Reading text:
LOl..."colourful language" is right! :D
I'm out onsite all day today so unable to try things on the laptop, but will be at my office in the morning with a sledgehammer in my left hand, and a blow torch or chain saw in my right hand! :D

I'll try a few more things before format c:
 
I had this issue for 2 different reasons.

1) I had a machine that had the same name on the network and I had to change it they were conflicting.
2) The Server did not have a POINTER in the reverse dns (check NSLOOKUP on the workstation and see if it says non-existent domain or not and if it does add a reverse dns entry)

you can also update to the latest network drivers and see if that makes a difference.

I would also put the domain controller as the primary dns and the router as the secondary.

Majestic


Dell Latty e5530 Win7p x64 i5 8 gigs rammage

Member of a domain
Has been properly setup on the clients local network. ..joined to the domain, many times the domain Administrator and some of the users have logged into it.
Users member of local admin group.

So when this laptop is taken out of their office (like on my desk at my office here)...I boot up from a cold start...log in fine, it behaves fine.
I can reboot...and log in fine. Both of these show that the cached credential are all in good shape.

But if I let it sit and doze off for a few minutes, and go wake it up...I'm presented with the locked workstation...as expected, but I go to log in, and I get the "There are no login servers available to service the logon request". Can't log in with any account. However...if I reboot the computer, I can log in no problem.

Have turned off the wireless switch. No diffy.

I actually went onsite to this client this past Friday, saw this error..and I unjoined the domain, cleared the computer account on the server, rejoined the domain, logged in many times...using ethernet cable.

Computer has shown no signs of malware, ran some checks anyways. Really clean computer, less than 9 months old.

Thinking a bug in the wireless NIC drivers.
TCP/IP set to obtain auto. No hard coded DNS.

Fired up local policy and enabled "wait for wireless network before login" setting...to no avail.

Gonna disable "allow Windows to power down this NIC" setting for the wireless....shouldn't have to do that though.

Exercise prompt:
Answer these questions using the laptop login thread.
(a) What two causes does the reply signed "Majestic" give for having had this issue?
(b) What message appears when logging in after the laptop wakes from dozing off?
(c) How old is the computer?

(Extracted records)
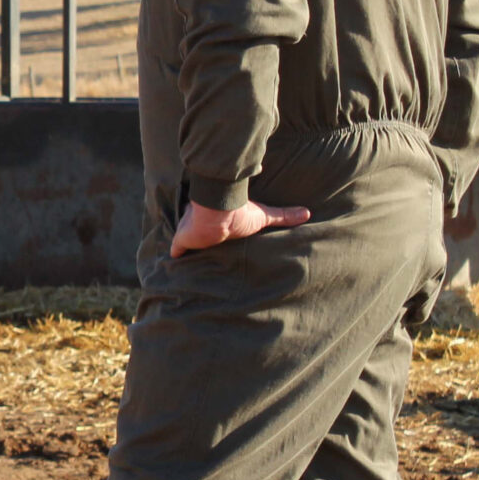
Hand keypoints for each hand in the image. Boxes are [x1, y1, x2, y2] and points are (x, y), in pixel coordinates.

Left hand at [169, 197, 308, 256]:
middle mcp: (206, 229)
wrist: (219, 213)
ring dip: (187, 250)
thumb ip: (283, 216)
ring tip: (185, 266)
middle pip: (201, 237)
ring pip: (187, 242)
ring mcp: (192, 236)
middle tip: (202, 257)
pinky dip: (173, 256)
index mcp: (222, 225)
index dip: (217, 235)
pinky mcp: (182, 242)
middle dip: (200, 242)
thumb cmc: (240, 214)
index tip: (220, 242)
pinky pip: (175, 251)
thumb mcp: (265, 216)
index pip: (217, 230)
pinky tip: (170, 265)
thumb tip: (308, 213)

Exercise response:
(a) A machine on the network had the same name and was conflicting, and the server had no pointer in the reverse DNS.
(b) "There are no login servers available to service the logon request."
(c) Less than 9 months old.